Deep well plates, often overshadowed by their flashier microplate cousins, are workhorses in the life sciences lab.  These unassuming plastic trays, characterized by their deep wells (holding volumes up to 2 mL), offer a potent combination of versatility, high capacity, and automation compatibility, making them invaluable for a wide range of applications.

One of the most significant advantages of deep well plates is their high sample storage capacity. Compared to standard microplates, deep wells can hold significantly more volume, allowing researchers to store large collections of samples like cell cultures, DNA, or RNA. This is particularly beneficial for projects dealing with numerous samples or requiring long-term storage. Deep well plates often come pre-sterilized and can be sealed effectively, minimizing the risk of contamination and evaporation.

Beyond storage, deep well plates excel in assay development and high-throughput screening (HTS). The large surface area of the wells provides ample space for conducting reactions, while the compatibility with automated liquid handling systems empowers researchers to perform experiments with exceptional speed and efficiency.  Imagine screening hundreds of potential drug compounds simultaneously – deep well plates, paired with robots, make this a reality in HTS. This significantly reduces the time and resources needed compared to traditional single-tube methods, accelerating the drug discovery process.

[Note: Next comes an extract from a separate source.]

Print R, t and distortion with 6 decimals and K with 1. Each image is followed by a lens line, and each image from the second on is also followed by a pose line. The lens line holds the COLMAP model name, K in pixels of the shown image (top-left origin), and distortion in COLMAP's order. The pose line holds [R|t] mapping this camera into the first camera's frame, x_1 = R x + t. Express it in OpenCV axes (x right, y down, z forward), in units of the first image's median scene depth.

The versatility of deep well plates extends beyond drug discovery.  Large-scale reactions often require significant volumes of reagents or samples. Deep wells provide the perfect platform for these reactions, eliminating the need for multiple smaller vessels and streamlining workflows. Additionally, the larger well volume allows for better mixing and diffusion, ensuring optimal reaction conditions.

For researchers working with cell cultures, particularly suspension cultures, deep well plates offer a unique advantage.  Suspension cultures grow freely in liquid media, and the larger volume of deep wells facilitates better oxygen exchange and nutrient distribution throughout the culture, fostering optimal cell growth. This benefit is crucial for maintaining healthy cell populations, which are vital for various research applications.

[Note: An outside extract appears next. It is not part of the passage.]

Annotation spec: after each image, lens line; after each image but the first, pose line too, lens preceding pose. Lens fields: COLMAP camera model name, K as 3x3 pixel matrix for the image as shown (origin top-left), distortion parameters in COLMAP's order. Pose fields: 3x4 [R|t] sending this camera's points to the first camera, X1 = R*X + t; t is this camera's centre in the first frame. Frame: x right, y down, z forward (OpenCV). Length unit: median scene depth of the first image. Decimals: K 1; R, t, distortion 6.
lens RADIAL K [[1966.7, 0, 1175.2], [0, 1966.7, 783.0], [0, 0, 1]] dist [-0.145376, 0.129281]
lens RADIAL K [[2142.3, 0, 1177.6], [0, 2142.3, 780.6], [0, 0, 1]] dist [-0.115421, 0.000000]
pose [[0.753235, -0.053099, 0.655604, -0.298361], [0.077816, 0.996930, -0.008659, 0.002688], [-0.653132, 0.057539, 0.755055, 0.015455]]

The design of deep well plates also offers practical advantages. The availability of skirted and non-skirted options allows researchers to choose based on their needs. Skirted plates have a raised edge that makes them easier to handle with automated grippers, ideal for robotic systems. Non-skirted plates, while less expensive, are suitable for manual handling applications. Additionally, deep well plates are often constructed from either polypropylene or polystyrene. Polypropylene offers superior durability and withstands higher temperatures, while polystyrene provides better clarity and is a cost-effective option.

Choosing the right deep well plate requires careful consideration of several factors. Well volume is crucial, with deeper wells ideal for larger samples and shallower wells sufficient for smaller volumes.  Material selection also plays a role, with polypropylene preferred for high temperature applications and polystyrene favored for cost and clarity. Sterilization needs should also be considered, with pre-sterilized plates readily available for experiments requiring aseptic conditions.